**STATED PROBLEM A:** Reproduce the passage on the IGB annual report word for word, from "There is a boring" up to and including "will be blamed.".
**STATED PROBLEM B:**
For each statement below, decide whether the passage on the IGB annual report supports it, answering yes or no and quoting the deciding words of the passage.
(i) The CFO's excuses concern matters within his control.
(ii) The Commercial Manager blamed the i-phone at the PAC.
(iii) Betting rises on the previous year.
**STATED PROBLEM C:**
Answer these questions from the passage on the IGB annual report.
(i) Who delivers the obligatory sermon?
(ii) What does the C&AG flag?
(iii) What will be blamed when the 2019 accounts are published?

**EXTRACT:**
- - -

There is a boring predictability about the IGB annual report every year. Betting is always down on the previous year, attendance is always down and The C&AG flags breaches of procurement rules. We get the obligatory sermon from the Chairman who tries to convince us that the industry has now turned the corner and that next year will be better.

The CFO then trots out a list of excuses as to why the figures are so bad, they are always matters that are completely outside of his control so he can’t be held accountable. One year he tells us the cold weather is responsible for falling attendance and the next year it is the hot weather. One year it is the World Cup, the next year it is the GAA. We even had the i-phone being blamed by the Commercial Manager at the PAC. You are now absolutely guaranteed that when the 2019 accounts will be published that Brexit will be blamed.

- - -

**Part of a data file:**
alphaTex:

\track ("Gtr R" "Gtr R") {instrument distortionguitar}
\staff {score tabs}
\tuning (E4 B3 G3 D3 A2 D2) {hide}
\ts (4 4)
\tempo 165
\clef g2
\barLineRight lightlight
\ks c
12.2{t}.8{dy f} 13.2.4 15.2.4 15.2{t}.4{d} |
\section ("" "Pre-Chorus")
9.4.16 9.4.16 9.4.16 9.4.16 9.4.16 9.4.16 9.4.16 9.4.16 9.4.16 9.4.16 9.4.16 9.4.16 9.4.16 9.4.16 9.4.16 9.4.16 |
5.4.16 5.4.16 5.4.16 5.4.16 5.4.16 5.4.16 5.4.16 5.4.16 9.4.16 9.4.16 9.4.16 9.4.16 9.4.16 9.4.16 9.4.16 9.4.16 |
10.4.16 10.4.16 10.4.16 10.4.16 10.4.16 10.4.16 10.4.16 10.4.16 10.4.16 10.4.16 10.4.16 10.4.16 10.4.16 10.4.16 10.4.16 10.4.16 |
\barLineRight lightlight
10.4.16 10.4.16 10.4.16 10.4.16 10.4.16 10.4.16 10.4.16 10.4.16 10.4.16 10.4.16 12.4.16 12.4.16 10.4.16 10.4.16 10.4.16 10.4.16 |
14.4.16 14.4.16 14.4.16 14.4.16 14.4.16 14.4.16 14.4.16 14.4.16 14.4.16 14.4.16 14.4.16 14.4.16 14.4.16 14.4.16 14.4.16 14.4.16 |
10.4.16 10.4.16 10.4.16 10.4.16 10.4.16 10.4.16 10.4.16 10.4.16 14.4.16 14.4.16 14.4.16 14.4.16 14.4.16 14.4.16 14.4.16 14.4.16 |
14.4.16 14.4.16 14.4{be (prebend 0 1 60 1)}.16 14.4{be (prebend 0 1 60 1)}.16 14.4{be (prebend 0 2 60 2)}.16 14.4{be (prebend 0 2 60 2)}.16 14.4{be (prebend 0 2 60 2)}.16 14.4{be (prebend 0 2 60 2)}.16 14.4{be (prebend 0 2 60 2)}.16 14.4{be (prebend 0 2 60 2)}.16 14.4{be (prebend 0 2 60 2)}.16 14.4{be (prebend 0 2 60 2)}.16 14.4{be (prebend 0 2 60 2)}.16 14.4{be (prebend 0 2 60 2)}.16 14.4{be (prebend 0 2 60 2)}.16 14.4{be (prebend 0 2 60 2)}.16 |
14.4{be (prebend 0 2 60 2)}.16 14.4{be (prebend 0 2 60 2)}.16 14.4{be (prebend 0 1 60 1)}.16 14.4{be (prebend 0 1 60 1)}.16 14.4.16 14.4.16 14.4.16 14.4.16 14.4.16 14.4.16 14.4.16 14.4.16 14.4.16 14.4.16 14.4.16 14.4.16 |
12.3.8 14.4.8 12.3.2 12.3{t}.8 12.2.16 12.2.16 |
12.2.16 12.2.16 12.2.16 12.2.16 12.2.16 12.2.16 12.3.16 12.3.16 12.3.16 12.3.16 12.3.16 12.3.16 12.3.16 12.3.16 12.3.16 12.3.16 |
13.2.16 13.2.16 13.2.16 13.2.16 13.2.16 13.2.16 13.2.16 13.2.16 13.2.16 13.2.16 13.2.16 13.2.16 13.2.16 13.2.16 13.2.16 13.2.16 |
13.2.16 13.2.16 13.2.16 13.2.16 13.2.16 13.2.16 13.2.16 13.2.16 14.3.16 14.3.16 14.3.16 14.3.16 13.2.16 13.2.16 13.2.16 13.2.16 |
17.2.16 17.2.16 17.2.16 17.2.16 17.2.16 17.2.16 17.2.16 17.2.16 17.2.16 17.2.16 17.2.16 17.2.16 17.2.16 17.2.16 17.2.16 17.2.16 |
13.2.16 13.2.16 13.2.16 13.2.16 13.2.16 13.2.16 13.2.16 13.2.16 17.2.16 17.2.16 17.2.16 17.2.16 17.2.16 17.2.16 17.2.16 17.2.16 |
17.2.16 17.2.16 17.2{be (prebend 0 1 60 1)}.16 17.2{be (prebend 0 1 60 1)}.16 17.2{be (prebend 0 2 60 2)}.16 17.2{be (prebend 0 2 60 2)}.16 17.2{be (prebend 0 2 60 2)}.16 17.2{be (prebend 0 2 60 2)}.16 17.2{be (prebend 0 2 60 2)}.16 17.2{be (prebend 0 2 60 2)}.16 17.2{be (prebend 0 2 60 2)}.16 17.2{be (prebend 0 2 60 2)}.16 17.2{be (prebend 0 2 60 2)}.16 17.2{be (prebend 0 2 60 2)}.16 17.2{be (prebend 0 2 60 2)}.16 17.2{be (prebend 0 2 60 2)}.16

- - -

**FINAL ANSWER A:**
There is a boring predictability about the IGB annual report every year. Betting is always down on the previous year, attendance is always down and The C&AG flags breaches of procurement rules. We get the obligatory sermon from the Chairman who tries to convince us that the industry has now turned the corner and that next year will be better.

The CFO then trots out a list of excuses as to why the figures are so bad, they are always matters that are completely outside of his control so he can’t be held accountable. One year he tells us the cold weather is responsible for falling attendance and the next year it is the hot weather. One year it is the World Cup, the next year it is the GAA. We even had the i-phone being blamed by the Commercial Manager at the PAC. You are now absolutely guaranteed that when the 2019 accounts will be published that Brexit will be blamed.

**FINAL ANSWER B:**
(i) No: "they are always matters that are completely outside of his control"
(ii) Yes: "We even had the i-phone being blamed by the Commercial Manager at the PAC."
(iii) No: "Betting is always down on the previous year"

**FINAL ANSWER C:**
(i) The Chairman.
(ii) Breaches of procurement rules.
(iii) Brexit.